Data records
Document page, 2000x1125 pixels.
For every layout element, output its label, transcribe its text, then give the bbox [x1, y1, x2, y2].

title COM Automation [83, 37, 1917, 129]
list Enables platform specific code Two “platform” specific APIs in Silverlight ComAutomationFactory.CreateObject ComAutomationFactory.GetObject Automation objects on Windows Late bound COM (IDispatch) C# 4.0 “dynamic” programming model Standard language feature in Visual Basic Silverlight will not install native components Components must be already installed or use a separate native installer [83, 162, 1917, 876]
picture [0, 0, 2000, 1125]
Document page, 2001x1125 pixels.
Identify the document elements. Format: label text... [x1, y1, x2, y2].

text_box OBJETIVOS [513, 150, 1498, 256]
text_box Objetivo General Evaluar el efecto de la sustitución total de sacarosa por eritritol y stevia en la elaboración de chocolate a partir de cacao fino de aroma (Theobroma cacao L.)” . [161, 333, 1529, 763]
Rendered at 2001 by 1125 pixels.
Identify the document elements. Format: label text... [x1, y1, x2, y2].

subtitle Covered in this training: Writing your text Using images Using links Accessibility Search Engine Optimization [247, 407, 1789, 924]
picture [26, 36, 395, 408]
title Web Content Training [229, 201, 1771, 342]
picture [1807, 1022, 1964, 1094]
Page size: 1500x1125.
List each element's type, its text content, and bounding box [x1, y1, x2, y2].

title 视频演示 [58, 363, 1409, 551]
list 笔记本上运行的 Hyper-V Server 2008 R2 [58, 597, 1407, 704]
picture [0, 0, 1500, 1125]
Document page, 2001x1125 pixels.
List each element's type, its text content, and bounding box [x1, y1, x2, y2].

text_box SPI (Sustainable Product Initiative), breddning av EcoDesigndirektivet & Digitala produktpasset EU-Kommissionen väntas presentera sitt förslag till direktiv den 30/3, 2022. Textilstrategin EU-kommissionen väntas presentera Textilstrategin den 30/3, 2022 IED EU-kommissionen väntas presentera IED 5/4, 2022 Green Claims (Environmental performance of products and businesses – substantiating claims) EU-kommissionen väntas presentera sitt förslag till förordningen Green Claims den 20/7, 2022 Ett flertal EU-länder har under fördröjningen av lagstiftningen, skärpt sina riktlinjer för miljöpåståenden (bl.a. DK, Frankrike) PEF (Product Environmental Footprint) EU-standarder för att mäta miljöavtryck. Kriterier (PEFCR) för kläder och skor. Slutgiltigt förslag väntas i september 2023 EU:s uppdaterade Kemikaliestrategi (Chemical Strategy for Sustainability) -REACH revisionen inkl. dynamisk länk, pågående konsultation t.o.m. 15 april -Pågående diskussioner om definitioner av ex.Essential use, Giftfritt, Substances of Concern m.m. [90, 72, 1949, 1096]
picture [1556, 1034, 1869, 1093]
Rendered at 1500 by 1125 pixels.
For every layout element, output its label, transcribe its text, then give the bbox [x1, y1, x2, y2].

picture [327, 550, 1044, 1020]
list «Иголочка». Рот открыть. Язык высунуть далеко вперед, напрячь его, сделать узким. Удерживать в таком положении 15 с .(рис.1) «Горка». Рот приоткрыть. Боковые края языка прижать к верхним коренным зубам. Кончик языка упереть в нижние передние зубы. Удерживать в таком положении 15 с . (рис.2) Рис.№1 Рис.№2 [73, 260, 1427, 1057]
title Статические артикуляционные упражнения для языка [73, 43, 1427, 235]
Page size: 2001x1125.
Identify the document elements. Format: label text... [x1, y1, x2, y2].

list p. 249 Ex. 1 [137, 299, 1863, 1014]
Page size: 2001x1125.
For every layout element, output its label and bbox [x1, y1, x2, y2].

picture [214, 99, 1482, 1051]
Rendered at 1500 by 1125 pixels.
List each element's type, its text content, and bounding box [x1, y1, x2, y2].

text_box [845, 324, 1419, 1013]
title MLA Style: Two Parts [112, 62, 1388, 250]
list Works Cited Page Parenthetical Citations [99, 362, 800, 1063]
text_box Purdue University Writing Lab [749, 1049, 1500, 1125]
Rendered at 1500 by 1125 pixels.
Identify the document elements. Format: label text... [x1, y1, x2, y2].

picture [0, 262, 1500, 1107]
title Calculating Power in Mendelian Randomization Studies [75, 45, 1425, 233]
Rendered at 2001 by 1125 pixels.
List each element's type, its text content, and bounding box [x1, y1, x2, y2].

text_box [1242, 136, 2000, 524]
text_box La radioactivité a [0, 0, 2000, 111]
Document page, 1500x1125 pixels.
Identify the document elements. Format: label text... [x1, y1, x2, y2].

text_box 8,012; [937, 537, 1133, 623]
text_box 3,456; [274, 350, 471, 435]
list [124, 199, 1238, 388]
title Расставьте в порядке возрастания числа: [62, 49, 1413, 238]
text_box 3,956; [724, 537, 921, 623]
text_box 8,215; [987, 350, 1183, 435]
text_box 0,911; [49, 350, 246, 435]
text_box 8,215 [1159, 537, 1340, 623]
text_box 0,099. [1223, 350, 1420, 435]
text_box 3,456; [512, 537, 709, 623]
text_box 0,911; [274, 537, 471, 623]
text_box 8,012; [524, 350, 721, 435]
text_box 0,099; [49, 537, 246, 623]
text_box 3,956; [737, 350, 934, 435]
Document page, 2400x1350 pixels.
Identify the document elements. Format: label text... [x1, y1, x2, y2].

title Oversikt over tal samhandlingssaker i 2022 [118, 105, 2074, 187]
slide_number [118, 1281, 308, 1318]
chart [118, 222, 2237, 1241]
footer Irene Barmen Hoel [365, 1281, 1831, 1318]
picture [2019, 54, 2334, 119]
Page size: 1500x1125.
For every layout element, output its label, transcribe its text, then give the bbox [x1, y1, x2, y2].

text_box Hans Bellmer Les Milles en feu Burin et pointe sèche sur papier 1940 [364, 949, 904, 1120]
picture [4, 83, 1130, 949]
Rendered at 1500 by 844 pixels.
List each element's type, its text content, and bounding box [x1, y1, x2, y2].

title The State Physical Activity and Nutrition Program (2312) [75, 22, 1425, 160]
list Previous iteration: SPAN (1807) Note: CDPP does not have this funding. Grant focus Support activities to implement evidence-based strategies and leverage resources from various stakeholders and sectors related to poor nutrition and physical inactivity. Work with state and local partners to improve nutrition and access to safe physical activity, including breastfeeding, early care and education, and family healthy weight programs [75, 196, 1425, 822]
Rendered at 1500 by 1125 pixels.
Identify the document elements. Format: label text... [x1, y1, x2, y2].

> [WHAT YOU ARE ASKED TO DO]
Produce a verbatim transcription of the entries above.

> [ANSWER TO THE PROBLEM]
Document page, 2000x1125 pixels.
For every layout element, output its label, transcribe its text, then give the bbox [x1, y1, x2, y2].

title COM Automation [83, 37, 1917, 129]
list Enables platform specific code Two “platform” specific APIs in Silverlight ComAutomationFactory.CreateObject ComAutomationFactory.GetObject Automation objects on Windows Late bound COM (IDispatch) C# 4.0 “dynamic” programming model Standard language feature in Visual Basic Silverlight will not install native components Components must be already installed or use a separate native installer [83, 162, 1917, 876]
picture [0, 0, 2000, 1125]
Document page, 2001x1125 pixels.
Identify the document elements. Format: label text... [x1, y1, x2, y2].

text_box OBJETIVOS [513, 150, 1498, 256]
text_box Objetivo General Evaluar el efecto de la sustitución total de sacarosa por eritritol y stevia en la elaboración de chocolate a partir de cacao fino de aroma (Theobroma cacao L.)” . [161, 333, 1529, 763]
Rendered at 2001 by 1125 pixels.
Identify the document elements. Format: label text... [x1, y1, x2, y2].

subtitle Covered in this training: Writing your text Using images Using links Accessibility Search Engine Optimization [247, 407, 1789, 924]
picture [26, 36, 395, 408]
title Web Content Training [229, 201, 1771, 342]
picture [1807, 1022, 1964, 1094]
Page size: 1500x1125.
List each element's type, its text content, and bounding box [x1, y1, x2, y2].

title 视频演示 [58, 363, 1409, 551]
list 笔记本上运行的 Hyper-V Server 2008 R2 [58, 597, 1407, 704]
picture [0, 0, 1500, 1125]
Document page, 2001x1125 pixels.
List each element's type, its text content, and bounding box [x1, y1, x2, y2].

text_box SPI (Sustainable Product Initiative), breddning av EcoDesigndirektivet & Digitala produktpasset EU-Kommissionen väntas presentera sitt förslag till direktiv den 30/3, 2022. Textilstrategin EU-kommissionen väntas presentera Textilstrategin den 30/3, 2022 IED EU-kommissionen väntas presentera IED 5/4, 2022 Green Claims (Environmental performance of products and businesses – substantiating claims) EU-kommissionen väntas presentera sitt förslag till förordningen Green Claims den 20/7, 2022 Ett flertal EU-länder har under fördröjningen av lagstiftningen, skärpt sina riktlinjer för miljöpåståenden (bl.a. DK, Frankrike) PEF (Product Environmental Footprint) EU-standarder för att mäta miljöavtryck. Kriterier (PEFCR) för kläder och skor. Slutgiltigt förslag väntas i september 2023 EU:s uppdaterade Kemikaliestrategi (Chemical Strategy for Sustainability) -REACH revisionen inkl. dynamisk länk, pågående konsultation t.o.m. 15 april -Pågående diskussioner om definitioner av ex.Essential use, Giftfritt, Substances of Concern m.m. [90, 72, 1949, 1096]
picture [1556, 1034, 1869, 1093]
Rendered at 1500 by 1125 pixels.
For every layout element, output its label, transcribe its text, then give the bbox [x1, y1, x2, y2].

picture [327, 550, 1044, 1020]
list «Иголочка». Рот открыть. Язык высунуть далеко вперед, напрячь его, сделать узким. Удерживать в таком положении 15 с .(рис.1) «Горка». Рот приоткрыть. Боковые края языка прижать к верхним коренным зубам. Кончик языка упереть в нижние передние зубы. Удерживать в таком положении 15 с . (рис.2) Рис.№1 Рис.№2 [73, 260, 1427, 1057]
title Статические артикуляционные упражнения для языка [73, 43, 1427, 235]
Page size: 2001x1125.
Identify the document elements. Format: label text... [x1, y1, x2, y2].

list p. 249 Ex. 1 [137, 299, 1863, 1014]
Page size: 2001x1125.
For every layout element, output its label and bbox [x1, y1, x2, y2].

picture [214, 99, 1482, 1051]
Rendered at 1500 by 1125 pixels.
List each element's type, its text content, and bounding box [x1, y1, x2, y2].

text_box [845, 324, 1419, 1013]
title MLA Style: Two Parts [112, 62, 1388, 250]
list Works Cited Page Parenthetical Citations [99, 362, 800, 1063]
text_box Purdue University Writing Lab [749, 1049, 1500, 1125]
Rendered at 1500 by 1125 pixels.
Identify the document elements. Format: label text... [x1, y1, x2, y2].

picture [0, 262, 1500, 1107]
title Calculating Power in Mendelian Randomization Studies [75, 45, 1425, 233]
Rendered at 2001 by 1125 pixels.
List each element's type, its text content, and bounding box [x1, y1, x2, y2].

text_box [1242, 136, 2000, 524]
text_box La radioactivité a [0, 0, 2000, 111]
Document page, 1500x1125 pixels.
Identify the document elements. Format: label text... [x1, y1, x2, y2].

text_box 8,012; [937, 537, 1133, 623]
text_box 3,456; [274, 350, 471, 435]
list [124, 199, 1238, 388]
title Расставьте в порядке возрастания числа: [62, 49, 1413, 238]
text_box 3,956; [724, 537, 921, 623]
text_box 8,215; [987, 350, 1183, 435]
text_box 0,911; [49, 350, 246, 435]
text_box 8,215 [1159, 537, 1340, 623]
text_box 0,099. [1223, 350, 1420, 435]
text_box 3,456; [512, 537, 709, 623]
text_box 0,911; [274, 537, 471, 623]
text_box 8,012; [524, 350, 721, 435]
text_box 0,099; [49, 537, 246, 623]
text_box 3,956; [737, 350, 934, 435]
Document page, 2400x1350 pixels.
Identify the document elements. Format: label text... [x1, y1, x2, y2].

title Oversikt over tal samhandlingssaker i 2022 [118, 105, 2074, 187]
slide_number [118, 1281, 308, 1318]
chart [118, 222, 2237, 1241]
footer Irene Barmen Hoel [365, 1281, 1831, 1318]
picture [2019, 54, 2334, 119]
Page size: 1500x1125.
For every layout element, output its label, transcribe its text, then give the bbox [x1, y1, x2, y2].

text_box Hans Bellmer Les Milles en feu Burin et pointe sèche sur papier 1940 [364, 949, 904, 1120]
picture [4, 83, 1130, 949]
Rendered at 1500 by 844 pixels.
List each element's type, its text content, and bounding box [x1, y1, x2, y2].

title The State Physical Activity and Nutrition Program (2312) [75, 22, 1425, 160]
list Previous iteration: SPAN (1807) Note: CDPP does not have this funding. Grant focus Support activities to implement evidence-based strategies and leverage resources from various stakeholders and sectors related to poor nutrition and physical inactivity. Work with state and local partners to improve nutrition and access to safe physical activity, including breastfeeding, early care and education, and family healthy weight programs [75, 196, 1425, 822]
Rendered at 1500 by 1125 pixels.
Identify the document elements. Format: label text... [x1, y1, x2, y2].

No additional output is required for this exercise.